The null hypothesis for all four tests is that the data are normally distributed. A small p-value (typically less than 0.05) leads to rejecting the null hypothesis and concluding non-normality.
With large sample sizes, these tests become very sensitive and may flag minor, inconsequential departures from normality — always combine test results with visual assessment.
SAS Log
Look for the "Tests for Normality" table in the output for each variable.
For normal_val, the p-values for all four tests should be large (well above 0.05), indicating no evidence against normality.
For skewed_val, the p-values should be small (below 0.05), indicating that the data are not consistent with a normal distribution.
The Shapiro-Wilk W statistic ranges from 0 to 1, where values close to 1 indicate normality. A W below 0.9 is often a practical flag of concern.
Combining Histogram and QQPLOT in One Step
You can include both HISTOGRAM and QQPLOT in a single PROC UNIVARIATE call to get all distributional diagnostics at once.
This is efficient for a standard normality check routine across multiple variables.
SAS Log
The INSET statement here adds n, mean, standard deviation, skewness, and kurtosis to the histogram plot — a quick distributional summary embedded in the graphic.
Skewness near 0 and kurtosis near 3 (excess kurtosis near 0) are consistent with normality. Skewness above 1 or below -1 is generally considered a meaningful departure.

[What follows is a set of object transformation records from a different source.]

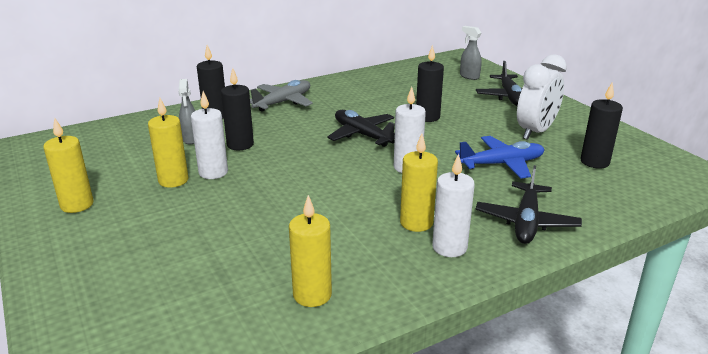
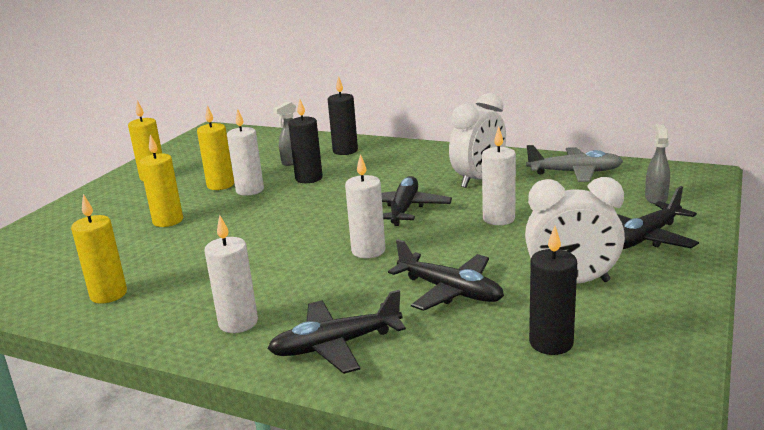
camera: 55 degrees right, 5 degrees down
(283, 102) = (415, 158): grey plane -> grey plane (575, 172)
(359, 100) = (478, 179): none -> white clock
(416, 223) = (265, 293): yellow candle -> yellow candle (168, 221)
(427, 117) = (498, 219): black candle -> white candle
(502, 164) = (450, 291): blue plane -> black plane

This combined call produces histogram plots, Q-Q plots, and formal test statistics in a single PROC step — the standard approach for a normality assessment in a clinical or statistical analysis program.
Key Points
HISTOGRAM / NORMAL overlays a fitted normal curve on the distribution bars — a quick visual check of distributional shape.
QQPLOT / NORMAL(MU=EST SIGMA=EST) plots observed vs theoretical quantiles — points along the diagonal line confirm normality; curves or S-shapes indicate departures.
Adding NORMAL to the PROC UNIVARIATE statement produces four formal normality test statistics including the Shapiro-Wilk W test which is recommended for sample sizes below 2000.
A p-value below 0.05 in the normality tests rejects the null hypothesis of normality — but with large samples, even trivial departures become significant, so always use visual assessment alongside formal tests.
Always enclose ODS GRAPHICS ON and ODS GRAPHICS OFF around PROC UNIVARIATE graphical output to control when the graphical system is active.